Born in the U.S.A: Winds of change

The winds of change are blowing in the windy city.

On Monday, 26,000 members of the Chicago Teachers Union (CTU) went out on strike for the first time in a quarter-century.

The men and women of the CTU are striking not for themselves but for the children of the Chicago Public School System, the third largest in the country, who have to deal with not having enough textbooks to go around, class sizes of 35 to 40 students (the largest in the state of Illinois), and chronic under-funding of essential school services.

The story is a familiar one for just about every city and small town in the United States. Class sizes have swelled to unmanageable dimensions, funding has been slashed across the board and students lose out on a quality education while teachers are scapegoated by politicians with no answers (or bad answers) of their own for why American education is in the state that it’s in.

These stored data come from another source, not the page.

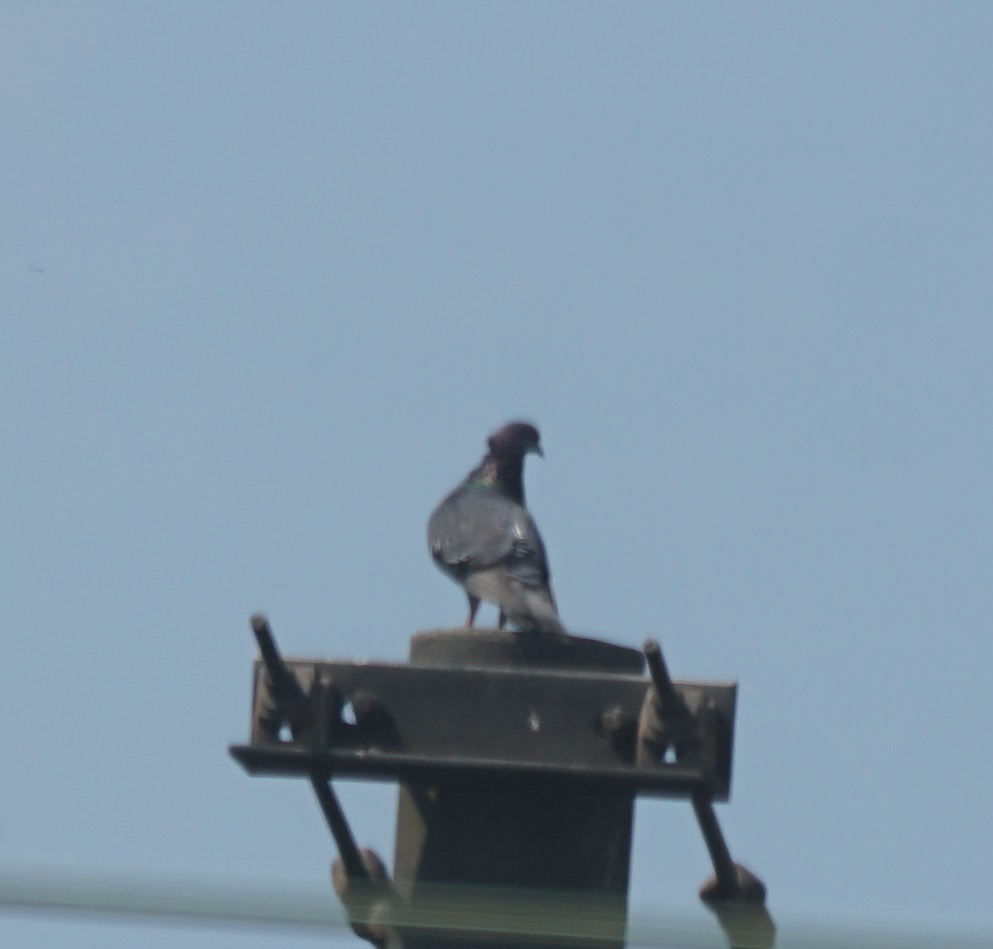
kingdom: Animalia
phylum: Chordata
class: Aves
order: Columbiformes
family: Columbidae
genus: Columba
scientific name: Columba livia
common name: Rock pigeon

Rahm Emanuel, the mayor of Chicago and former White House Chief of Staff for President Barack Obama, has been relentless in his attacks on Chicago public school teachers, backed in large part by his handpicked school board (which is full of millionaires and billionaires with no actual educational experience) and Chicago media outlets which jump at the chance to deride teachers as “lazy” or “inept.”

Emanuel, like so many in the political establishment, offers solutions that would do nothing to actually improve the quality of education in the city of Chicago. Instead of promising to increase funding for Chicago public schools, he’s made a goal of converting half of the public schools in Chicago to for-profit (but subsidized by the taxpayer) charter schools. In response to weak test scores (which correlate pretty strongly with poverty and lack of resources in schools), he proposes linking teacher pay with how well their students do on standardized tests.

The president and otherwise well-meaning politicians continue to say we need to increase accountability and standards to remain competitive in the global economy. We need to introduce charter schools and voucher programs, because public education just isn’t working anymore.

Here’s a thought – public education might be suffering in the United States because most schools don’t have enough money.

Instead of demonizing teachers, how about we start giving them the tools they need to educate our kids?

 

Column by Devin Griggs. Devin is vice president of finances for the Murray State College Democrats.